Hotel Schwarzwaldhof

Auf einem der mittlerweile meist fotografierten und gemalten Plätze der Stadt, der heute Sonnenplatz genannt wird, befand sich bereits im 15. Jahrhundert ein Badehaus, dem von Markgraf Jakob I. das Thermalwasserrecht der damals nicht mehr vorhandenen Badegaststätte Engel zugesprochen wurde, das später wieder zurückgegeben werden musste.

Zu Beginn des 16. Jahrhunderts wird in den Urkunden eine Badeherberge "Zur Sonne" genannt, die das Thermalwasser für ihre 16 Badekabinette aus dem überschüssigen Wasser des fürstlichen Freibades auf dem Marktplatz bezog.

Mehr als 150 Jahre gab es zwei Badehäuser "Zur Sonne". Die "obere Sonne" am Hang zum Marktplatz gelegen und die "untere Sonne" direkt daneben in der Ebene.

1679 richtete der Badische Kammerrat und Amtmann zu Baden-Steinbach Johann Weiß sein Amtshaus in der "unteren Sonne" ein. Eine Badeherberge wurde nicht mehr betrieben, aber die Option hierfür blieb erhalten.

Nach dem großen
Stadtbrand verwirklichte der Schwiegersohn Johann Weiß', der Kammerrat Lassolaye, den Bau eines wesentlich größeren Hauses zur privaten Nutzung, welches auch den Platz der "oberen Sonne" mit einbezog.

Im Jahr 1801 wollte die Familie Lassolaye dann doch eine Badeherberge errichten, kaufte deshalb weitere Nachbargrundstücke auf und beauftragte den badischen Baumeister
Friedrich Weinbrenner mit der Planung eines vornehmen Badehotels, welches sie allerdings nicht selbst betreiben, sondern verpachten wollte.

Nach der Fertigstellung des damaligen Ansprüchen großzügig genügenden Hauses wurde das Badehotel "Zur Sonne" von Anton Meixel gepachtet.

Nach 1816 wechselten verschiedene Pächter. Das Hotel "Zur Sonne" wurde weiter ausgebaut und erhielt zusätzlich einen großen Saal.

1827 kaufte Anna Maria Schmidt das Hotel, welches sie gemeinsam mit ihrem Mann Friedrich Stambach führte und im Jahr 1840 um ein weiteres Stockwerk erweiterte. Den Gepflogenheiten der Zeit entsprechend wurde das Haus "Hôtel et Bains au Soleil" genannt.

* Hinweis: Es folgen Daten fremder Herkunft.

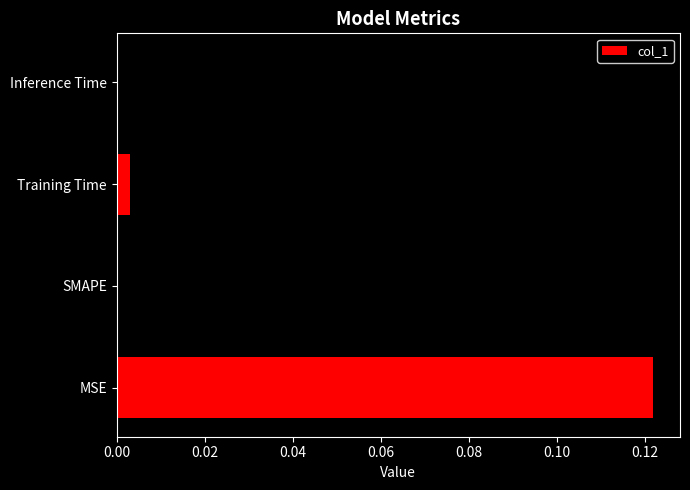

How many values exceed 0?

3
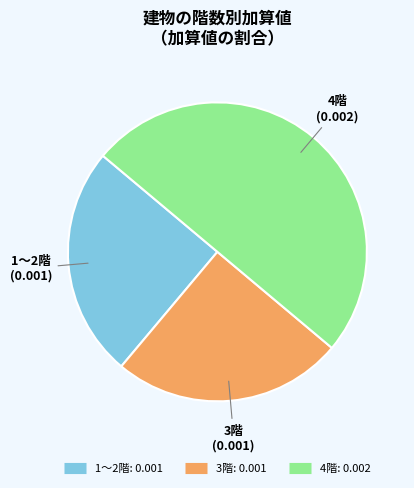

Is the sum of 1～2階 and 4階 greater than half?

Yes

1860 übernahmen die Stambach-Söhne Friedrich und Leopold das erfolgreich geführte Hotel und wandelten es durch ständige Modernisierungsarbeiten in ein Hotel 1. Ranges um, dem sie den Namen "Petersburger Hof" gaben.

Hotel Petersburger Hof

1891 wurde das Hotel von Friedrich Stambachs Sohn übernommen, jedoch derart schlecht geführt, dass sich der Vater die Leitung zurückholte.

Die besten Zeiten Baden-Badens waren vorbei und der Hotelier versuchte, den Saalbau mit allen dazu gehörenden Räumlichkeiten der Stadt zu verkaufen, was jedoch misslang.

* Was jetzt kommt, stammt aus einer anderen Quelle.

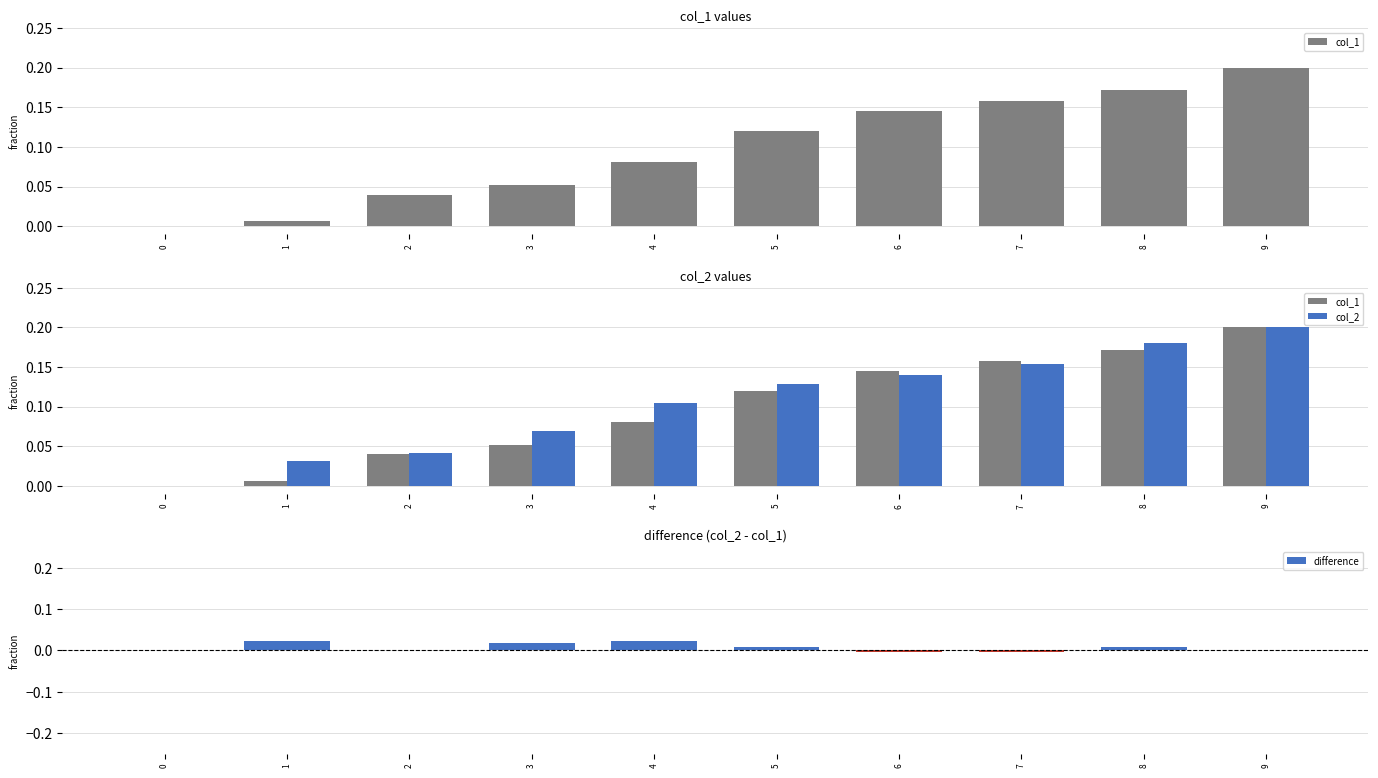

What is the value of the col_2 bar at the 4th from the left?

0.1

Nach Friedrich Stambachs Tod im Jahr 1908 gelang es den Erben, in Alois Wäldele einen neuen Besitzer für das renommierte Hotel zu finden. "Schwarzwaldhof" nannte dieser seine Neuerwerbung. Im Jahr 1929 bot er in seinem als gut bürgerlich eingestuften Hotel ganzjährig 4 Zimmer mit Bad und 22 Zimmer mit fließendem Wasser an.

Nach dem Zweiten Weltkrieg war der nächste Besitzer glücklos. Die Stadt kaufte das Nebengebäude. Das eigentliche Hotel wurde als Wohn- und Geschäftshaus genutzt. Lediglich die Gaststätte "Schwarzwaldhof" erinnerte noch an eines der größten Badehotels der Stadt aus dem 19. Jahrhundert.

1987/88 wurde das gesamte Gebäude abgebrochen und an dessen Stelle ein modernes Wohn- und Geschäftshaus errichtet, das entfernt an die Umrisse des alten Hotels "Schwarzwaldhof" erinnert.